**Given records**
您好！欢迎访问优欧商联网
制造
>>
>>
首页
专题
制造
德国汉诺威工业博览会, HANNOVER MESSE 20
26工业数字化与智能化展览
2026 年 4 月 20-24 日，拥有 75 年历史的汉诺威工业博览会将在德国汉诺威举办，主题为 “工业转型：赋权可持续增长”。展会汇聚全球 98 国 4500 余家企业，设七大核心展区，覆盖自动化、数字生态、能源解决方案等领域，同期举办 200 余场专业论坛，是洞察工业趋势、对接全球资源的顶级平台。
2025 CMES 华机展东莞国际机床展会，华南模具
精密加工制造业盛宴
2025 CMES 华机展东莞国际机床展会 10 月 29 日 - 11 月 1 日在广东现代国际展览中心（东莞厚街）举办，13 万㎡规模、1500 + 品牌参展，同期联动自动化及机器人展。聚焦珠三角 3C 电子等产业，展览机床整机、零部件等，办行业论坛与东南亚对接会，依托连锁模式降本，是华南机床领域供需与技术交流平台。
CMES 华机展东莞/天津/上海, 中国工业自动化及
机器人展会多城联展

**What is needed**
Having read the records above, print them out again exactly.

**Task answer**
您好！欢迎访问优欧商联网
制造
>>
>>
首页
专题
制造
德国汉诺威工业博览会, HANNOVER MESSE 20
26工业数字化与智能化展览
2026 年 4 月 20-24 日，拥有 75 年历史的汉诺威工业博览会将在德国汉诺威举办，主题为 “工业转型：赋权可持续增长”。展会汇聚全球 98 国 4500 余家企业，设七大核心展区，覆盖自动化、数字生态、能源解决方案等领域，同期举办 200 余场专业论坛，是洞察工业趋势、对接全球资源的顶级平台。
2025 CMES 华机展东莞国际机床展会，华南模具
精密加工制造业盛宴
2025 CMES 华机展东莞国际机床展会 10 月 29 日 - 11 月 1 日在广东现代国际展览中心（东莞厚街）举办，13 万㎡规模、1500 + 品牌参展，同期联动自动化及机器人展。聚焦珠三角 3C 电子等产业，展览机床整机、零部件等，办行业论坛与东南亚对接会，依托连锁模式降本，是华南机床领域供需与技术交流平台。
CMES 华机展东莞/天津/上海, 中国工业自动化及
机器人展会多城联展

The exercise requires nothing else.